Passage to read:
● ● ● ● ● ● ●
Corrupt Sheriff Brought Down By Reporters

Corrupt Kentucky Sheriff Brought Down By Reporters
CBS News -  May 6, 2012

A pen and a pistol were the tools one young Kentucky newspaper reporter needed during his investigation of his hometown sheriff. Adam Sulfridge exposed corruption in local law enforcement in his rural Kentucky county and ended up with an award-winning story and enough death threats against him that he had to start carrying a gun.  The following is a script from "Cleaning Up Whitley County" which originally aired on May 6, 2012. Byron Pitt is the correspondent. Clem Taylor, producer.

Prescription drug abuse has become an epidemic in America. Few places have been hit harder than Kentucky, a state that has also been ravaged by addiction to crystal meth. In Whitley County, Kentucky - in the heart of Appalachia -- matters were made worse when the man suspected of being at the center of the drug trade was the county's top law enforcement officer, Sheriff Lawrence Hodge. There had long been suspicions that Sheriff Hodge was dirty, but nobody - not even federal agents - could prove it. That's when two local journalists -- both in their 20s -- launched their own investigation. And they soon discovered poking into the affairs of a powerful county sheriff can be risky business.

Adam Sulfridge: You know you're 20 years old, and you're taking a shower one day and getting ready for class and you get a call from a federal agent because there's a credible threat against your life. Everything about it is just so surreal. You know. You don't-- you don't think a whole lot about it. Then later that night you start thinking, you're like, "Geez, somebody wants to kill me. That's a little odd." And it's the sheriff. The sheriff wants to kill you. This wasn't exactly how Adam Sulfridge had pictured a career in journalism. Adam was born and raised in Whitley County. In 2009, he was a sophomore at the local college and needed a job. The county's daily newspaper, the Times-Tribune, had an opening. And soon, Adam had his first assignment and dangerous enemies.
● ● ● ● ● ● ●
Data section:
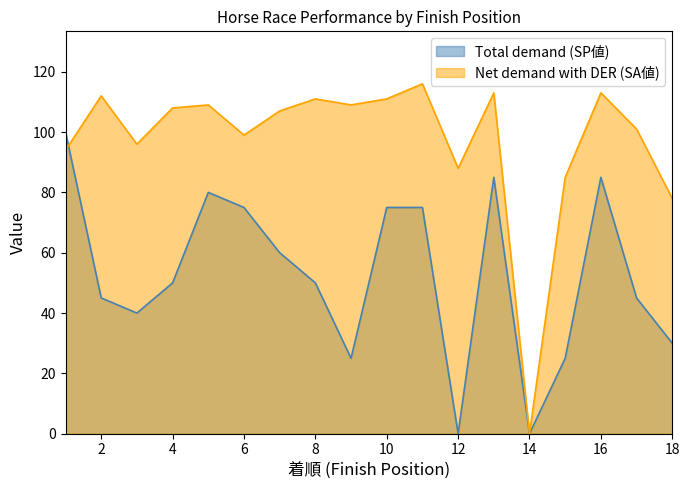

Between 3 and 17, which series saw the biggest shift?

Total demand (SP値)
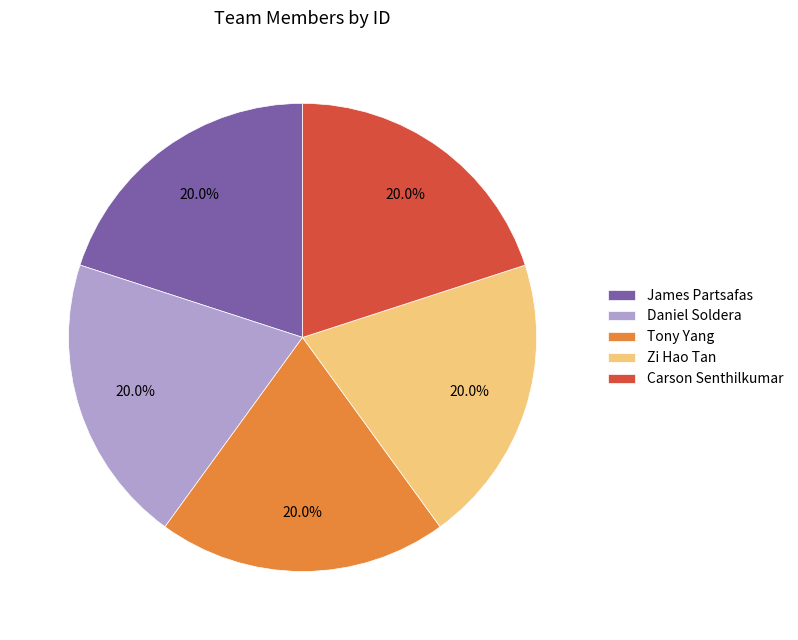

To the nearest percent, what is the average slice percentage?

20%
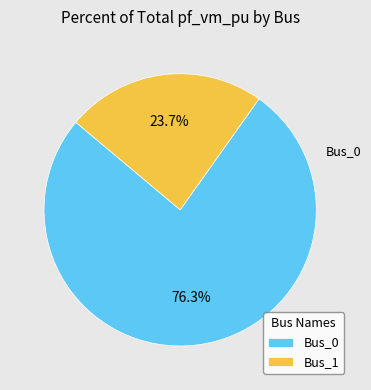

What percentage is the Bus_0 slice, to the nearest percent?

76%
● ● ● ● ● ● ●
What this task involves: Carry on the CBS News report about the corrupt Whitley County sheriff, beginning right after its final sentence.

Task response:
Byron Pitts: Why did you feel compelled to buy a gun?
Adam Sulfridge: You do have a credible threat against your life. And it seemed like a pretty reasonable thing to do. Samantha also purchased a gun at the same time.

Samantha Swindler, then 27, was managing editor of the Times-Tribune and Adam's boss.

Samantha Swindler: We were reporting on people involved in the drug trade. And people who were all hopped up on oxys, I don't know what they're going to do. I thought if something happened I'd go down with a fight.

Samantha was exotic by Whitley County standards: born in New Orleans, educated in Boston. She'd tangled with public officials as editor of a small newspaper in East Texas. She saw familiar signs in Whitley County.

Samantha Swindler: There are problems in this community with the good ole boy system, corrupt politics, that kind of thing.
Byron Pitts: It seems to me in many ways that this community's strength is also its weakness in some ways. This is a nice polite place where people have polite conversations -

Samantha Swindler: People are very proud here and it's a good thing, but it's also a bad thing in the way that it doesn't allow you to see the things that need change.

Whitley County, Kentucky, population 35,000, is tucked in the state's southeast corner on the border with Tennessee. People here take pride in the natural beauty of Cumberland Falls and in historic Sanders Cafe, birthplace of Kentucky Fried Chicken. There is also poverty. The median income is $26,000. Drug addiction is rampant. Throughout the region, red signs identify homes once used as meth labs. And then there's prescription drug abuse. Oxycodone flows in so freely. They call this stretch of I-75 "the pill pipeline." In 2002, Lawrence Hodge was elected sheriff of Whitley County on the promise he'd clean it up. The sheriff's raid on one meth lab was covered by the local CBS affiliate. [Lawrence Hodge: When I knocked on the door the smell was already knocking me down. We're glad to shut it down. It put a dent in our drug problem here.] But early in his tenure there were rumors, talk around the county the sheriff had gone bad.

Todd Tremaine: From about 2004, he just went downhill and was corrupt. Involved with drugs dealers, taking payoffs, extorting money from defendants.

Todd Tremaine, a special agent with the Bureau of Alcohol, Tobacco and Firearms, says the FBI and State Police tried building a case against Sheriff Hodge, but couldn't penetrate his inner circle of drug dealers, crooked politicians and police officers.

Todd Tremaine: He was very insulated.
Byron Pitts: What do you mean "insulated?"
Todd Tremaine: There was a lot of fear of what Lawrence might do if they cooperated with the federal agents or state police.
Byron Pitts: He was untouchable?
Todd Tremaine: Yes.

Editor Samantha Swindler had heard similar stories, and suspected Sheriff Hodge might have a weakness: a paper trail. So she checked the department's evidence log.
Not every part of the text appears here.